Dataset items:
□ □ □ □ □
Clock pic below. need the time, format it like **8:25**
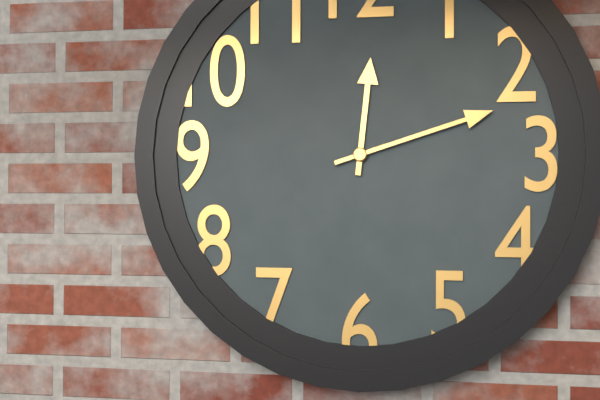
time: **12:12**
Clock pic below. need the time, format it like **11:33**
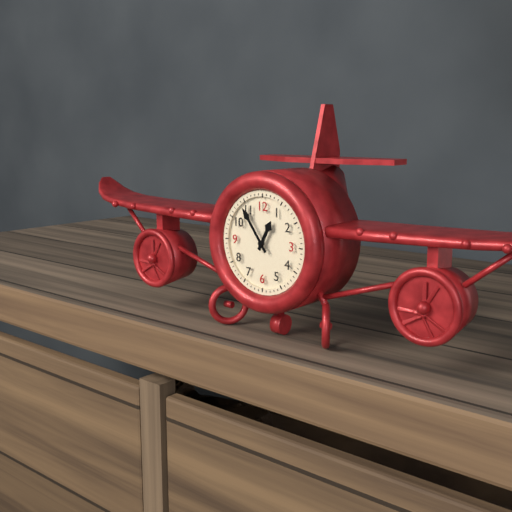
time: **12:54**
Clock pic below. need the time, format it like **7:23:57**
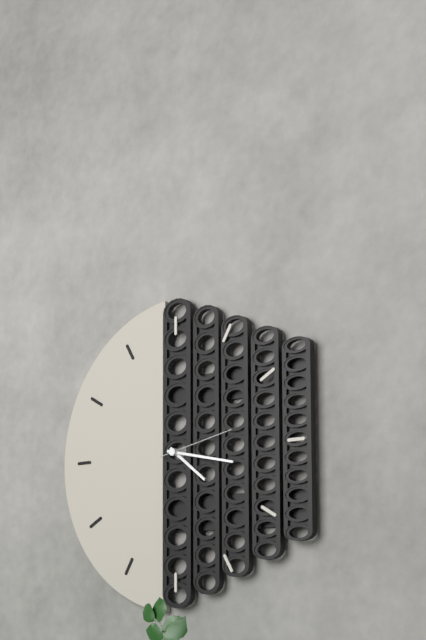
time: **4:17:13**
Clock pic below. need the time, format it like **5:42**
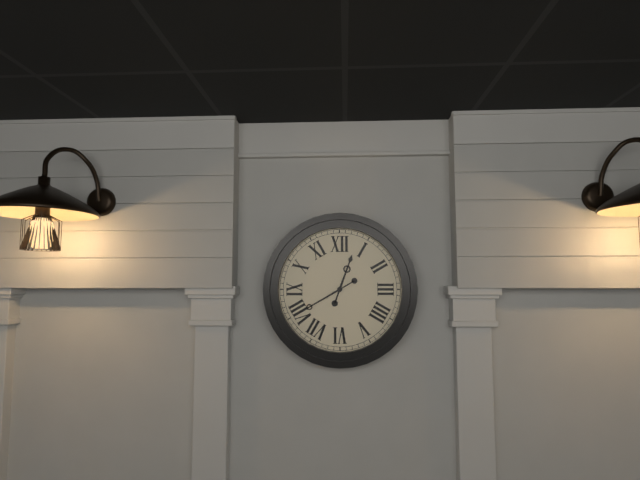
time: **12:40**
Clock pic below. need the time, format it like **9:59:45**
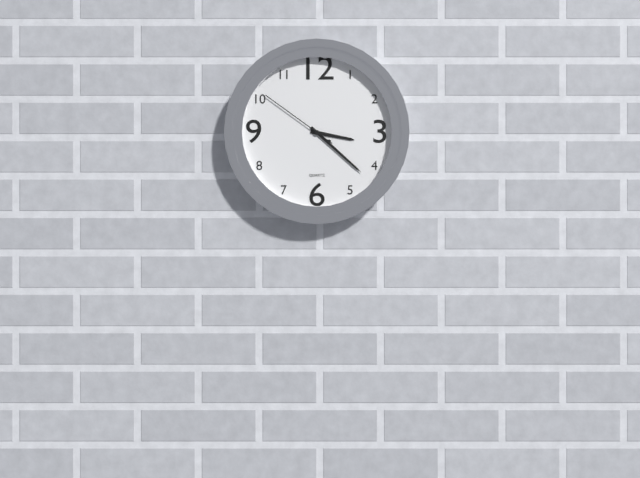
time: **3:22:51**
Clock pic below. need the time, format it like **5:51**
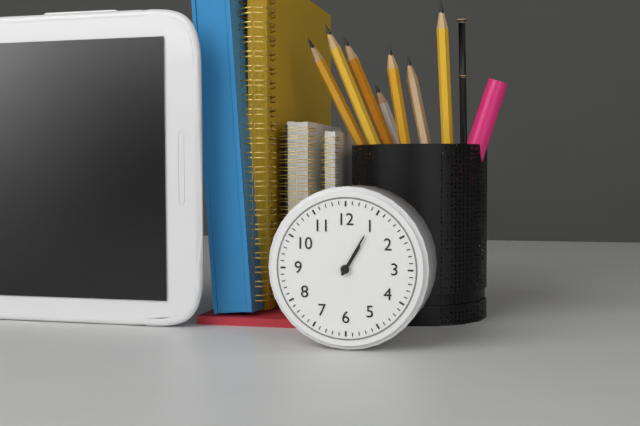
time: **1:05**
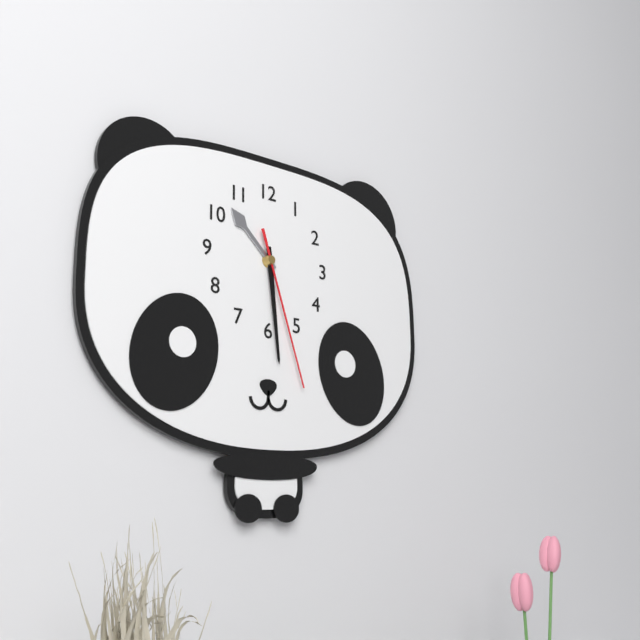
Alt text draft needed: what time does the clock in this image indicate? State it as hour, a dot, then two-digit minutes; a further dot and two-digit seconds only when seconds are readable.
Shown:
□ □ □ □ □
Exercise task: Reproduce everything from the start of the records down to the line containing "time: **1:05**", both ends included, and leave the pictures out of your copy.

Written response:
Clock pic below. need the time, format it like **8:25**
time: **12:12**
Clock pic below. need the time, format it like **11:33**
time: **12:54**
Clock pic below. need the time, format it like **7:23:57**
time: **4:17:13**
Clock pic below. need the time, format it like **5:42**
time: **12:40**
Clock pic below. need the time, format it like **9:59:45**
time: **3:22:51**
Clock pic below. need the time, format it like **5:51**
time: **1:05**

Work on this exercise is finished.